In The Field

AAN: Predicting Alzheimer’s disease

Plenty of measures of brain structure and function have been shown to correlate with Alzheimer’s disease, if you look at people who already have it or even at those who have mild cognitive impairment (MCI) and who may be on their way to developing the disease. There was a handy review about all this in Clinical Pharmacology & Therapeutics last year (subscription required).

But that comes second to being able to predict Alzheimer’s disease before there are any clinically noticeable changes – the idea being that only if we start early might we manage to pre-emptively treat this condition.

Reporting at a session on the uses of neuroimaging in neurology here at the AAN, Bradford Dickerson said that he and his group at Harvard Medical School are wrapping up a ten-year study of people with and without MCI who either remained healthy for the duration of the study or went on to develop Alzheimer’s.

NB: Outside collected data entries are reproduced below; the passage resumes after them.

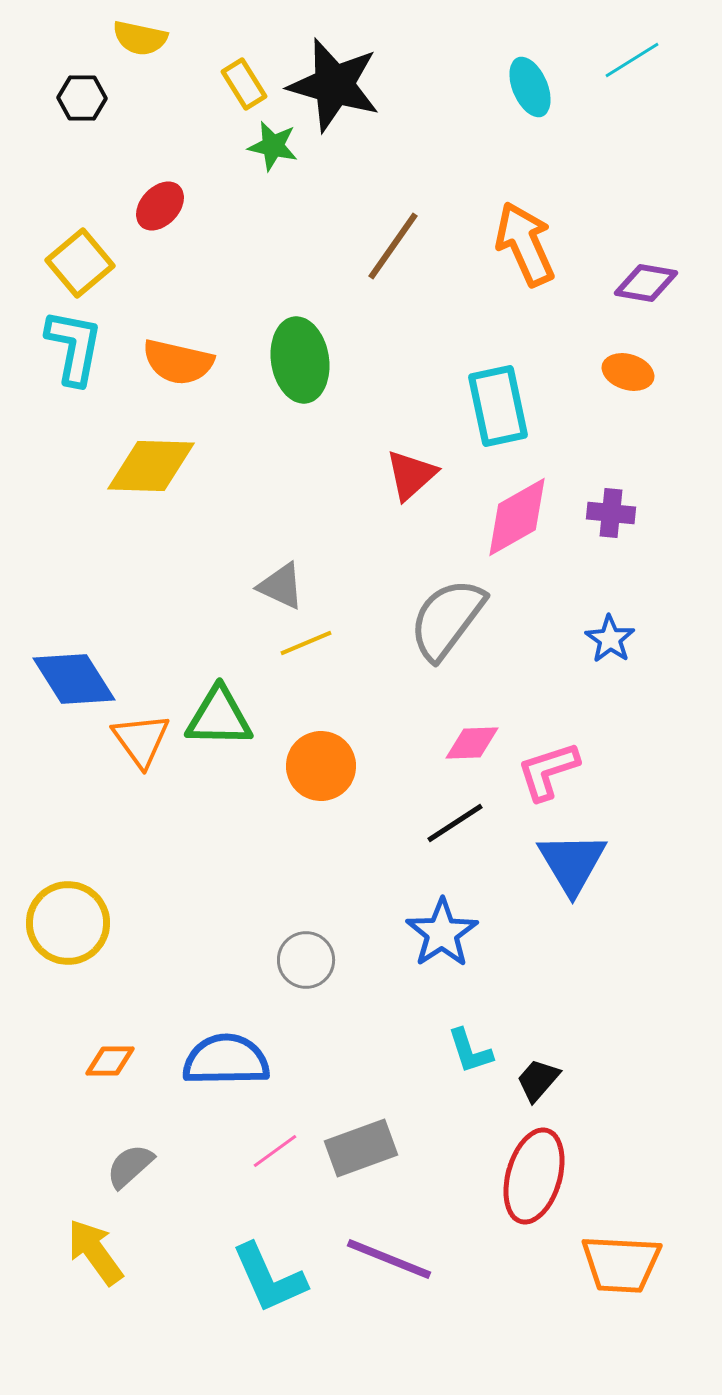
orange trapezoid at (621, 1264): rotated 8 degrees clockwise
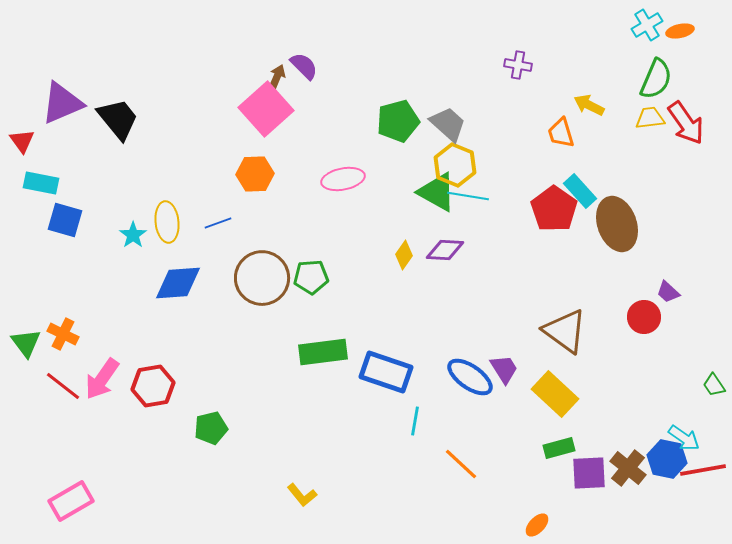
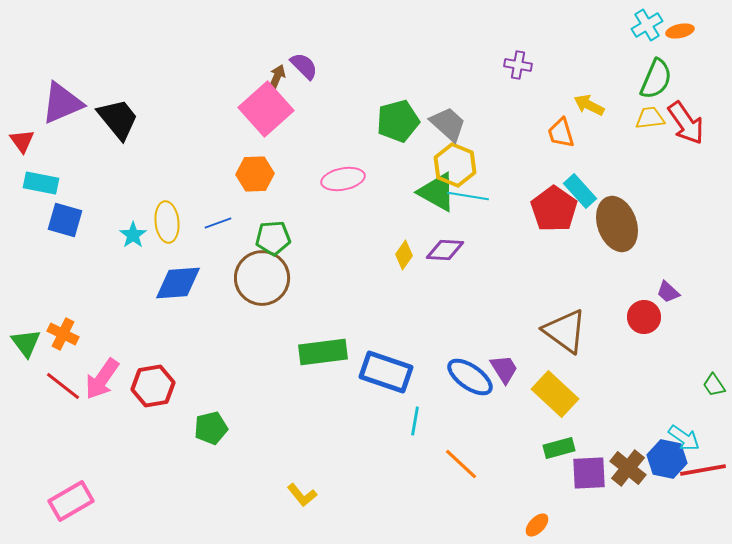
green pentagon at (311, 277): moved 38 px left, 39 px up
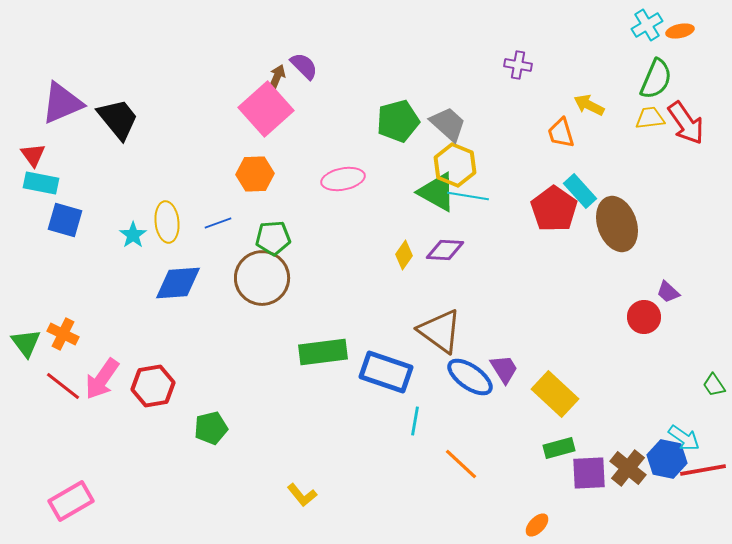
red triangle at (22, 141): moved 11 px right, 14 px down
brown triangle at (565, 331): moved 125 px left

In as-yet-unpublished results, they’ve been able to show that even individuals who started off asymptomatic but who subsequently got Alzheimer’s have differences in certain aspects of brain structure to those who didn’t.

They’ve been using a brain imaging technique called quantitative MRI to look at the thickness of various areas of the brain’s cortex. It was a thinning of the cortex in a region called the medial temporal lobe that seemed to predict whether someone would develop Alzheimer’s disease: those who developed it showed a thinning of the cortex in this area by about 0.2mm.

Before this can become part of a battery of tests for pre-symptomatic Alzheimer’s, says Dickerson, it will need to be subjected to clinical trials. The most likely form these will take are trials for drugs or other treatments for Alzheimer’s which will incorporate measures of cortical thickness as measures of success. It’ll also be necessary to think about the ethics of predicting future susceptibility to this disease.

Dickerson predicts that the first results of such clinical trials – in people with MCI, rather than asymptomatic, healthy people – will start to emerge at conferences as early as this summer.